Extracted records -
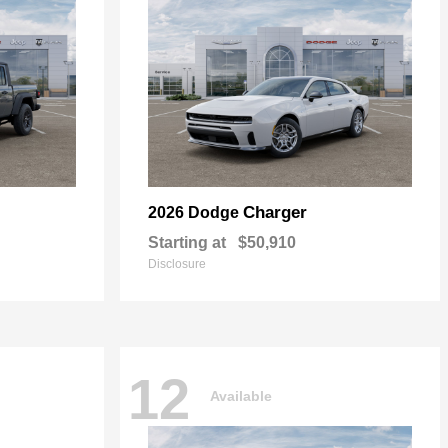
Charger
2026 Dodge
Starting at
$50,910
Disclosure
12
Available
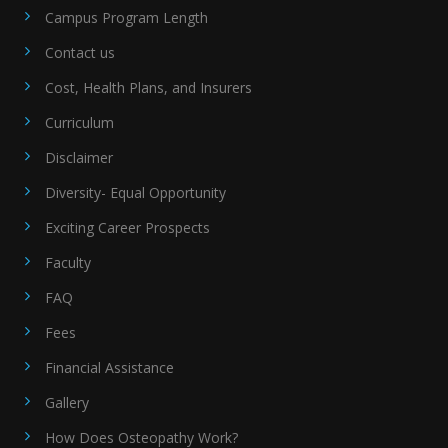
Campus Program Length
Contact us
Cost, Health Plans, and Insurers
Curriculum
Disclaimer
Diversity- Equal Opportunity
Exciting Career Prospects
Faculty
FAQ
Fees
Financial Assistance
Gallery
How Does Osteopathy Work?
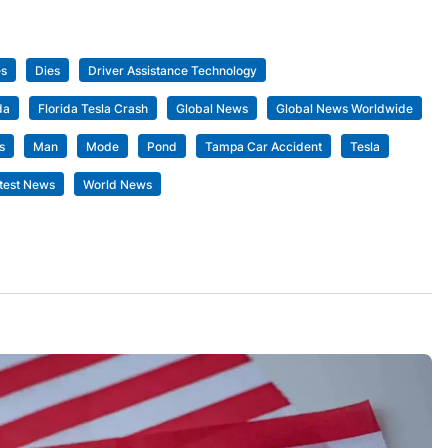
es
Dies
Driver Assistance Technology
da
Florida Tesla Crash
Global News
Global News Worldwide
s
Man
Mode
Pond
Tampa Car Accident
Tesla
test News
World News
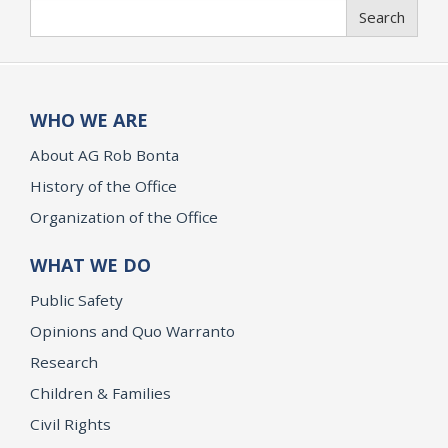
Search
Search
WHO WE ARE
About AG Rob Bonta
History of the Office
Organization of the Office
WHAT WE DO
Public Safety
Opinions and Quo Warranto
Research
Children & Families
Civil Rights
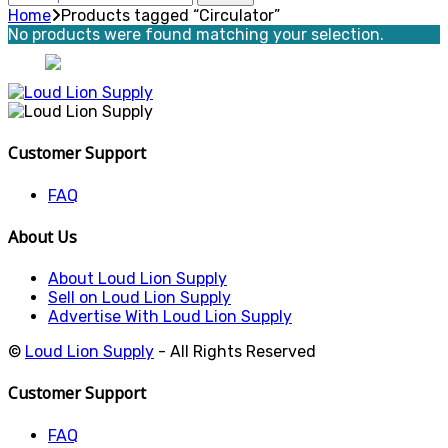
for:
Home
Products tagged “Circulator”
No products were found matching your selection.
Customer Support
FAQ
About Us
About Loud Lion Supply
Sell on Loud Lion Supply
Advertise With Loud Lion Supply
©
Loud Lion Supply
- All Rights Reserved
Customer Support
FAQ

What you have to do - Everything in the listing except the pictures must come back exactly as written.

Solved exercise -
Charger
2026 Dodge
Starting at
$50,910
Disclosure
12
Available
Campus Program Length
Contact us
Cost, Health Plans, and Insurers
Curriculum
Disclaimer
Diversity- Equal Opportunity
Exciting Career Prospects
Faculty
FAQ
Fees
Financial Assistance
Gallery
How Does Osteopathy Work?
es
Dies
Driver Assistance Technology
da
Florida Tesla Crash
Global News
Global News Worldwide
s
Man
Mode
Pond
Tampa Car Accident
Tesla
test News
World News
Search
Search
WHO WE ARE
About AG Rob Bonta
History of the Office
Organization of the Office
WHAT WE DO
Public Safety
Opinions and Quo Warranto
Research
Children & Families
Civil Rights
for:
Home
Products tagged “Circulator”
No products were found matching your selection.
Customer Support
FAQ
About Us
About Loud Lion Supply
Sell on Loud Lion Supply
Advertise With Loud Lion Supply
©
Loud Lion Supply
- All Rights Reserved
Customer Support
FAQ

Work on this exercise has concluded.